▸ **Azioni richieste**:
a: Trascriva fedelmente il passo dell'intervista che va da "Perché ha ambientato" fino a "i suoi protagonisti?" compreso.
b: Elenchi tutti gli aspetti che, secondo l'intervista, sono rimasti invariati tra gli adolescenti di oggi e i protagonisti del romanzo.
c: Secondo l'intervista, di quale personaggio l'innominato è stato il modello?

----- Brano da leggere

Perché ha ambientato il romanzo nel 1982?6036637_358114

 «L’82, con la vittoria dei mondiali di Spagna, è stato una grande festa che è sembrata cambiare tutto e chiudere gli anni bui e duri di Moro e del terrorismo. Si aveva l’impressione gioiosa di entrare in un mondo più interessante e promettente per tutti. Avevo voglia di raccontare questa festa, questa sensazione che tutto poteva cambiare. Poi, come sappiamo, si è finiti nell’era del consumismo e del berlusconismo. Le tecnologie hanno sostituito le ideologie. Non c’è mai stata una generazione disperata come questa».

Nel romanzo non ci sono computer, né cellulari e la musica si ascolta dal mangianastri. Gli adolescenti di oggi cosa hanno in comune con i suoi protagonisti?

«Il computer e il cellulare sono i grandi assenti nel romanzo. Entrambi danno maggiore libertà dai genitori ma anche minore avventura: prima gli amici dovevi andare a cercarli, era più avventuroso perché poteva succedere di tutto. Alcune cose invece sono rimaste invariate: l’incontro con se stessi, il rapporto con l’amicizia e l’amore. Anche la mancanza di potere. Quando si è ragazzini sono gli altri che prendono le decisioni, almeno quelle importanti. Questa mancanza di indipendenza e autonomia è talmente tormentosa che si ha solo voglia di lasciarsi alle spalle l’adolescenza. In quell’età non credi affatto di essere felice. Ti accorgi dopo che lo eri. L’avventura di Demo e dei suoi amici è così bella perché quando trovano la casa diroccata sperimentano un senso di potere e di libertà. Nel regno fanno anche le pulizie di casa perché non è un’imposizione ma una decisione presa insieme, in modo democratico».

Cita molto spesso I promessi Sposi. Ha ancora senso proporre ai ragazzi questo romanzo?

«I Promessi Sposi sono l’unico libro che abbiano letto tutti nella vita. Nemmeno Pinocchio ha questo primato. È l’unico patrimonio letterario che ci accomuna. Tanti si chiedono perché, dovendo proporre un classico, questo e non un altro. È come l’inno nazionale, non piace ma non si sa cosa mettere al suo posto. Quindi ci teniamo questo. In realtà I promessi Sposi, con la sua carrellata di personaggi, è un romanzo attualissimo. C’è una grande fotografia della vita, di come siamo noi. Le scene della folla rappresentano in maniera perfetta i troll di oggi; l’innominato è l’antesignano di tante figure noir tormentate. Pochi lo sanno ma è stato il modello del Conte Dracula di Bram Stoker. Certo andrebbe raccontato in maniera più interessante e più divertita, senza stare troppo a sottolineare il messaggio della morale cattolica del povero che deve sopportare senza ribellarsi perché c’è la provvidenza. E andrebbe riletto dopo la scuola, per poterlo apprezzare».

----------
----- Estratto delle righe

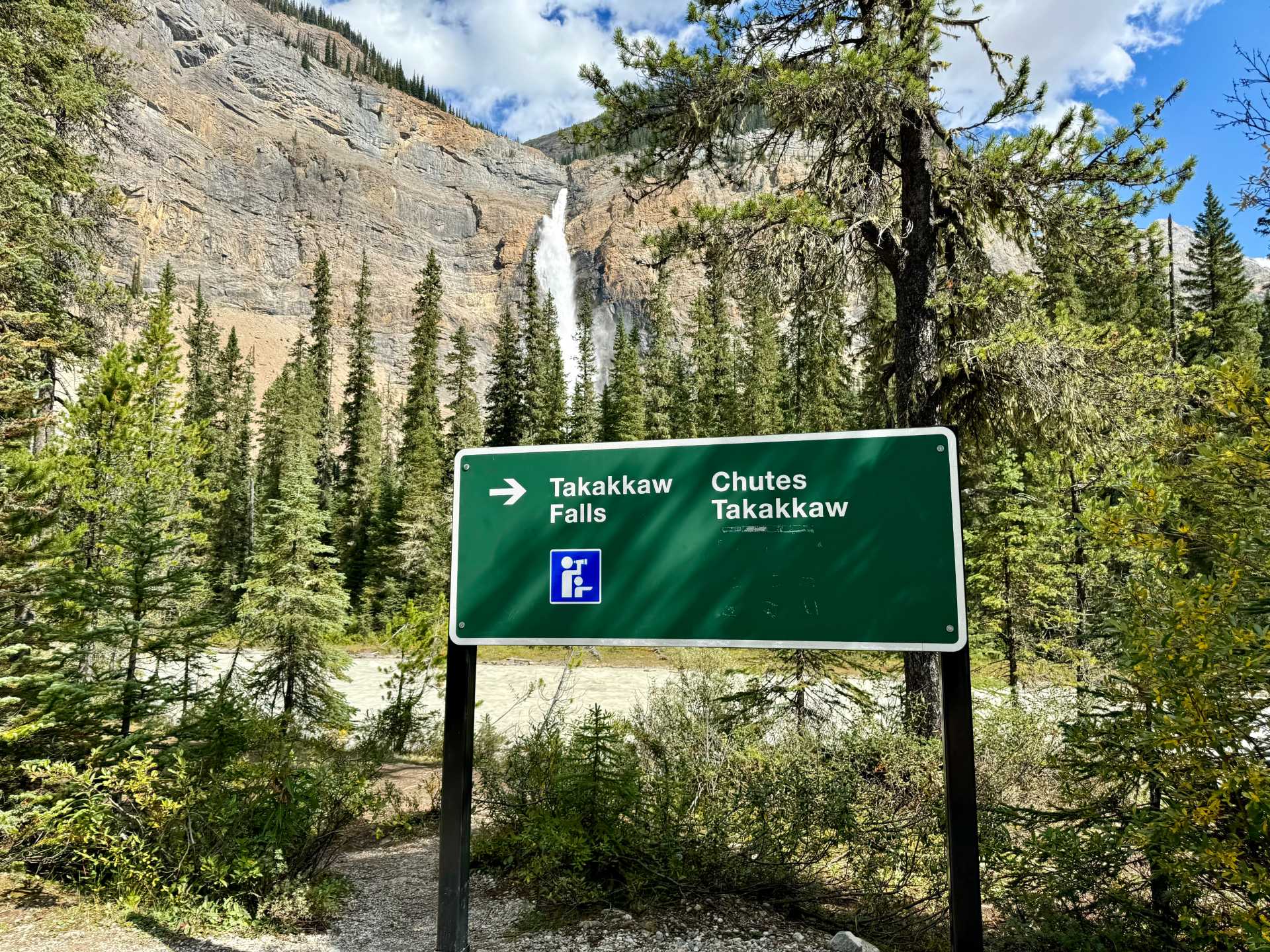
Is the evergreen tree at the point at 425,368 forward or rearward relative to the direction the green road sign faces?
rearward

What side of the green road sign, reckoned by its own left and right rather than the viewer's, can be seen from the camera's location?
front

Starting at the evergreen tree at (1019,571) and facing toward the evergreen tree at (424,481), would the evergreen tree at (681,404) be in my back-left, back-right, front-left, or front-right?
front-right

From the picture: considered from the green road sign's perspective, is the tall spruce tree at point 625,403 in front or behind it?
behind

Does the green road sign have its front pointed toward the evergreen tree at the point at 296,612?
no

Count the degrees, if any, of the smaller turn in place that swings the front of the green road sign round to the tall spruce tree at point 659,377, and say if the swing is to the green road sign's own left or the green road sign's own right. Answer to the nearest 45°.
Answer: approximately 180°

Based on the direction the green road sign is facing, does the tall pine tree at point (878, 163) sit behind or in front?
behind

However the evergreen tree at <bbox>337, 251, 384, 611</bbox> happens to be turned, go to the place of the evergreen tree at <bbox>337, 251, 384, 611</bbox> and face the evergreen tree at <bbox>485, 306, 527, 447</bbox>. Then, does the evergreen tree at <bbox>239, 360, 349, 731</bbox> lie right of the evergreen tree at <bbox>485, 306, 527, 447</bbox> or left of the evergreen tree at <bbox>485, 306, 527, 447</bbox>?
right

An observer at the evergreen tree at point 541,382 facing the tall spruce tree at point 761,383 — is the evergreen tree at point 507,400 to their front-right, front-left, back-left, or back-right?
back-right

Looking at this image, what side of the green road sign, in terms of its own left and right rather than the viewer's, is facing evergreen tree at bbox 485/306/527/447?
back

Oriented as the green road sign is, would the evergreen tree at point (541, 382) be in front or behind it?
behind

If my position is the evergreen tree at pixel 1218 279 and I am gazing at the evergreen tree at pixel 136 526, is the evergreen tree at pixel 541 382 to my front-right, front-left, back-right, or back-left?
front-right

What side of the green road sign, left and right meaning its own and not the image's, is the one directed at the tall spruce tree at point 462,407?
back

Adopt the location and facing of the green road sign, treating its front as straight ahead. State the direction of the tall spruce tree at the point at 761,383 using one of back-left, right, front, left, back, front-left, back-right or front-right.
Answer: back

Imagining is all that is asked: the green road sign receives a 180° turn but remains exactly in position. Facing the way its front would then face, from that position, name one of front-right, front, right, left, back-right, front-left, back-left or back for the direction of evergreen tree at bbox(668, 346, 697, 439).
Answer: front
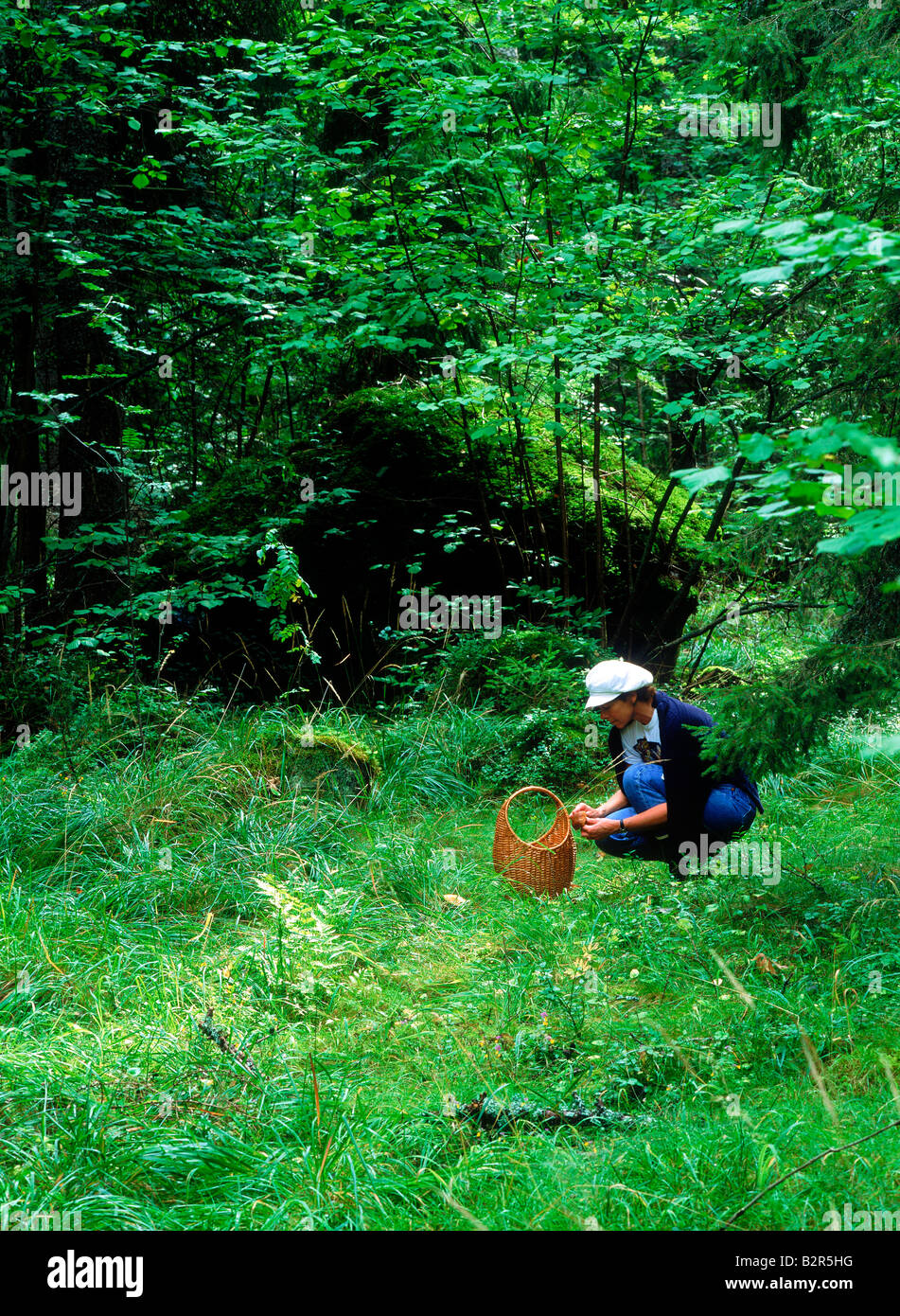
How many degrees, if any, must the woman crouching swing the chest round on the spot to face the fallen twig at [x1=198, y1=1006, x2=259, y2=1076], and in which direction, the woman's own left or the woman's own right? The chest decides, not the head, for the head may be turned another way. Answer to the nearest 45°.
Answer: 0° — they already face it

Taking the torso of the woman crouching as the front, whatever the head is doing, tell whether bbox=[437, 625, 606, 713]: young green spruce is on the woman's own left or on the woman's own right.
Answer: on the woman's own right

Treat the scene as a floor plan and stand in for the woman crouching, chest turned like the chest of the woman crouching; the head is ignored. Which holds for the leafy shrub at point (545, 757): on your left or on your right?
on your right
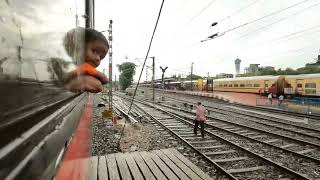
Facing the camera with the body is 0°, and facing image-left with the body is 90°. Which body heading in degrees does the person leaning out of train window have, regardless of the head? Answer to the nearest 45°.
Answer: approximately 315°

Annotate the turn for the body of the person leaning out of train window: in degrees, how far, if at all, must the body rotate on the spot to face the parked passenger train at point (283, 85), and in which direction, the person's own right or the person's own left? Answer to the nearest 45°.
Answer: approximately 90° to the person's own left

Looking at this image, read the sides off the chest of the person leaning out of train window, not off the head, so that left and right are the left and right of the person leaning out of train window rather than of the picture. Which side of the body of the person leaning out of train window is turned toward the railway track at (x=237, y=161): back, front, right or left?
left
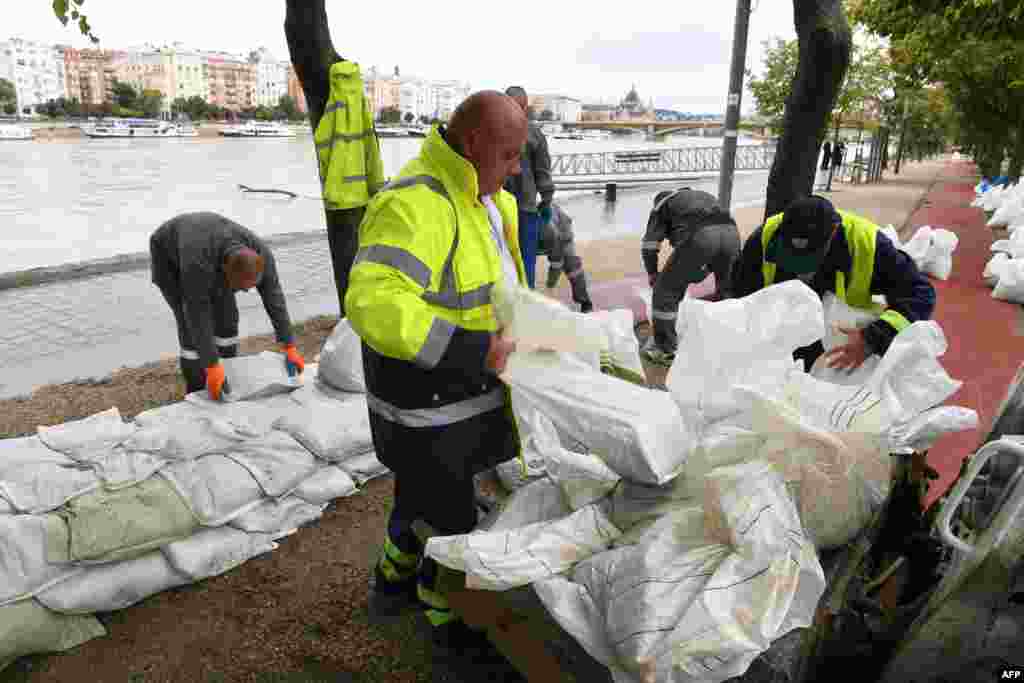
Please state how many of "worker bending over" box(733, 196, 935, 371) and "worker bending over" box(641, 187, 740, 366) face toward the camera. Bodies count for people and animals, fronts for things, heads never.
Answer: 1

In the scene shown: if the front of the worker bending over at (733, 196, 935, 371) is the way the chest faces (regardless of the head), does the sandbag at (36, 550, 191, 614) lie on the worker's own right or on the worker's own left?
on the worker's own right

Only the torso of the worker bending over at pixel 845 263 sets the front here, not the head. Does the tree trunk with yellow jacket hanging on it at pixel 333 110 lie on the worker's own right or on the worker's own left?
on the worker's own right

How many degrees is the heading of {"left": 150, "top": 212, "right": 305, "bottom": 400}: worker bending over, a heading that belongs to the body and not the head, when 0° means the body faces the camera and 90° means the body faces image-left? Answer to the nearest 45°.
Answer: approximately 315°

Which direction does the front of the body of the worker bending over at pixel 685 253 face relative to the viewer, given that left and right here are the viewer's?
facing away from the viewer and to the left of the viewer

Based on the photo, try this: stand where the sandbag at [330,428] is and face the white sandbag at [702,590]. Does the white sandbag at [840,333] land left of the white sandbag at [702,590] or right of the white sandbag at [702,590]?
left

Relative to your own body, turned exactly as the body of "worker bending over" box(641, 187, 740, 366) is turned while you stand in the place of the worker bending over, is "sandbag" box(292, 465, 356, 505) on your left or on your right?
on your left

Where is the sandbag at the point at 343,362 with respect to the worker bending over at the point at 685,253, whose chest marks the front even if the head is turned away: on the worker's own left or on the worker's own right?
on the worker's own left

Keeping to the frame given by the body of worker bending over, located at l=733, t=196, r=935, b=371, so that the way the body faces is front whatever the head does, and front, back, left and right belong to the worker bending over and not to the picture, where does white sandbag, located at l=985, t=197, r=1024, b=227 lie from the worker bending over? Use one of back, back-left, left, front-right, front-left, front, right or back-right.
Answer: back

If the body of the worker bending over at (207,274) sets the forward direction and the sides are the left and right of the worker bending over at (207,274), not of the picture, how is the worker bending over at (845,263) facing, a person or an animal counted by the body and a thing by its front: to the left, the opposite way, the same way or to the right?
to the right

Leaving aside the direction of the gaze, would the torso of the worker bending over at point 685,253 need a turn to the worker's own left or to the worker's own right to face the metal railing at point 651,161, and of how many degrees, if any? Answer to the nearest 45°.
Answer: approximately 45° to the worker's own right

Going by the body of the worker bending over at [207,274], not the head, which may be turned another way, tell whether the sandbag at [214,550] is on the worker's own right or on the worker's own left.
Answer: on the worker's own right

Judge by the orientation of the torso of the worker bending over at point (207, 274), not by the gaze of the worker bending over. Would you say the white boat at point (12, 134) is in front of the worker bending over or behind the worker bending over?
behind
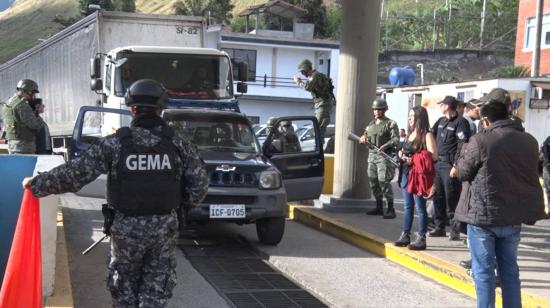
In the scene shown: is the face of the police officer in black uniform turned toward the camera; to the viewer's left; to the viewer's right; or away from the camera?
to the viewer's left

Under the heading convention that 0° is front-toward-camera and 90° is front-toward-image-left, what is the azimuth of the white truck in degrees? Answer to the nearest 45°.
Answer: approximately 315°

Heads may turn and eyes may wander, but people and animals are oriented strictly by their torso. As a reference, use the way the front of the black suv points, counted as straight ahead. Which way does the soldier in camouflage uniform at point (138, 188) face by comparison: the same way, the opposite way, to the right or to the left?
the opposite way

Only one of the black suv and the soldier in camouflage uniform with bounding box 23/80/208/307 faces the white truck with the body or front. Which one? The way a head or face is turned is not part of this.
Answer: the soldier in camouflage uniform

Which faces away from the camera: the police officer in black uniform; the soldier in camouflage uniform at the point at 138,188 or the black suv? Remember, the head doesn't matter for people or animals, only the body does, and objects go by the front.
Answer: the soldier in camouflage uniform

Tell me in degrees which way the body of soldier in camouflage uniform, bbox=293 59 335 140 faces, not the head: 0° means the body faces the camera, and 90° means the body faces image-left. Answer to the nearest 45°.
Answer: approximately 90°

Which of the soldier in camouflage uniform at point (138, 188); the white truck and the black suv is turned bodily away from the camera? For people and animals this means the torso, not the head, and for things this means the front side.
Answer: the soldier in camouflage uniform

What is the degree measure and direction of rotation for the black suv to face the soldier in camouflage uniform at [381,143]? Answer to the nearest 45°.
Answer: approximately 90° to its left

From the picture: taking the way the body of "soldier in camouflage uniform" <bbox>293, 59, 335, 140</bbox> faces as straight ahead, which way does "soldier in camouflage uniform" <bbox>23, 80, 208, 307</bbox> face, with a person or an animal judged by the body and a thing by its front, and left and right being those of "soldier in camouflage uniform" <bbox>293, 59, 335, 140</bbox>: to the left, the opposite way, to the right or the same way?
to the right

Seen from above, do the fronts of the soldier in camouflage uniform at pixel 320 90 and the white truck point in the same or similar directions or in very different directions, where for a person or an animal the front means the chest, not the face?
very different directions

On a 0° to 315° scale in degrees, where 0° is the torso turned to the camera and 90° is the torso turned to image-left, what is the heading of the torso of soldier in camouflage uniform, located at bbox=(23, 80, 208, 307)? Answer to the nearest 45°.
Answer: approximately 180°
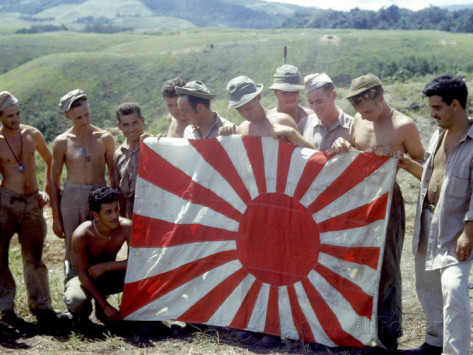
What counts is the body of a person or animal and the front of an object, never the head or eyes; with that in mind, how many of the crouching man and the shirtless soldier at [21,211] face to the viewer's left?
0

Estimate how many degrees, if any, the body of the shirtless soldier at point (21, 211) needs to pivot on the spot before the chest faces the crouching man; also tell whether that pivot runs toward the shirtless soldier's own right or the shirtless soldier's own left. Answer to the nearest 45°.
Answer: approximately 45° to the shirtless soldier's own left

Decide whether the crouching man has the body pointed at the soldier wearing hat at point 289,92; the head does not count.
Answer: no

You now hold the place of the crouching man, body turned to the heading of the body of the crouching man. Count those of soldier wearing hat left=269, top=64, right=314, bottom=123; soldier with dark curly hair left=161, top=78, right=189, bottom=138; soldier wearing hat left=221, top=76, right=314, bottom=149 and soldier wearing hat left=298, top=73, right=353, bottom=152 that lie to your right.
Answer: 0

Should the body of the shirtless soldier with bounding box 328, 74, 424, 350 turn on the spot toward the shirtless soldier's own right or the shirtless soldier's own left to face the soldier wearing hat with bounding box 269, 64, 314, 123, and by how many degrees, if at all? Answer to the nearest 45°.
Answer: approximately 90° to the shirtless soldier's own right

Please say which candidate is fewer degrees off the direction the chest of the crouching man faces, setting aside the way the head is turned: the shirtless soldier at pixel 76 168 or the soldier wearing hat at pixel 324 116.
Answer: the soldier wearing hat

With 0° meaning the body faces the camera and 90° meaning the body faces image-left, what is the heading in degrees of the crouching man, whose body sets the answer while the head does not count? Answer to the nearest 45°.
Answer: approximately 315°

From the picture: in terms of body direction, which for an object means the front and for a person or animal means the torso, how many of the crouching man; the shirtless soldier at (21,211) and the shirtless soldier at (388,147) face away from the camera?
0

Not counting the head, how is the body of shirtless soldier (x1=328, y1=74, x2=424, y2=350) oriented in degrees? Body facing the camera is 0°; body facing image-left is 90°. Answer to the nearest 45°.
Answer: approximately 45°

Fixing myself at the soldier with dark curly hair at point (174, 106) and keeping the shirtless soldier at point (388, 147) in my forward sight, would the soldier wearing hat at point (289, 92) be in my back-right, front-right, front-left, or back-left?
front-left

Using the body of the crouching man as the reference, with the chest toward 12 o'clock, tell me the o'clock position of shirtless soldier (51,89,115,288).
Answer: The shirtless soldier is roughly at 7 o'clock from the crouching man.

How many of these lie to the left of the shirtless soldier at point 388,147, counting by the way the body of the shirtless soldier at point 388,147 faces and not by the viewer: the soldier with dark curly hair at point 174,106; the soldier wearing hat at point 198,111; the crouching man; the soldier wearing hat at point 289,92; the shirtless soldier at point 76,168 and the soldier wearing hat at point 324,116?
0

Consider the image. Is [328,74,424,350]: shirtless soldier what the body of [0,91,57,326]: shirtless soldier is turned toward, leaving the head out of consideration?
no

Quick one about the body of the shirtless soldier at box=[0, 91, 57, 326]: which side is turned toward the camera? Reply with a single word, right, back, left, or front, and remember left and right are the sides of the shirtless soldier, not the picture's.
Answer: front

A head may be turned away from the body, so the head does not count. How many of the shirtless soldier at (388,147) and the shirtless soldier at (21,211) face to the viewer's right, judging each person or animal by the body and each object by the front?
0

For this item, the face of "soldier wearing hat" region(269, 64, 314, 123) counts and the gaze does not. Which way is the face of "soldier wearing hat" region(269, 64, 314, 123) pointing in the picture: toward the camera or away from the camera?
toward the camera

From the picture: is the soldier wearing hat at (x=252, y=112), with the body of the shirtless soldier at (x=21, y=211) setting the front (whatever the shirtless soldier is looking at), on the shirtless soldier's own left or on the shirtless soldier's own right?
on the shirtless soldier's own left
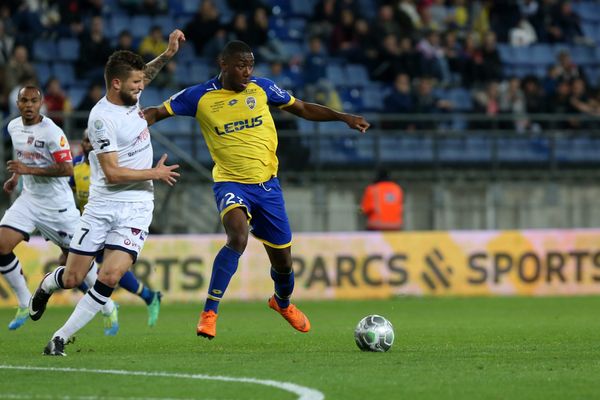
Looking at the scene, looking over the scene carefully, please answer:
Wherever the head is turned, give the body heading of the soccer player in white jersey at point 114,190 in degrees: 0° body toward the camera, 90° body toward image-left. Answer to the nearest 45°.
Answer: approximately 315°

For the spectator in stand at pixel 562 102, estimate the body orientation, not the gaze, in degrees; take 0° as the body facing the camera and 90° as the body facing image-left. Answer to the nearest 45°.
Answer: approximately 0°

----------

▸ **Le sue risposte**:
a:
Perché ha ambientato il romanzo nel 1982?6036637_358114

 «L’82, con la vittoria dei mondiali di Spagna, è stato una grande festa che è sembrata cambiare tutto e chiudere gli anni bui e duri di Moro e del terrorismo. Si aveva l’impressione gioiosa di entrare in un mondo più interessante e promettente per tutti. Avevo voglia di raccontare questa festa, questa sensazione che tutto poteva cambiare. Poi, come sappiamo, si è finiti nell’era del consumismo e del berlusconismo. Le tecnologie hanno sostituito le ideologie. Non c’è mai stata una generazione disperata come questa».

Nel romanzo non ci sono computer, né cellulari e la musica si ascolta dal mangianastri. Gli adolescenti di oggi cosa hanno in comune con i suoi protagonisti?

b:
- L'incontro con se stessi
- Il rapporto con l'amicizia e l'amore
- La mancanza di potere

c: Del Conte Dracula di Bram Stoker.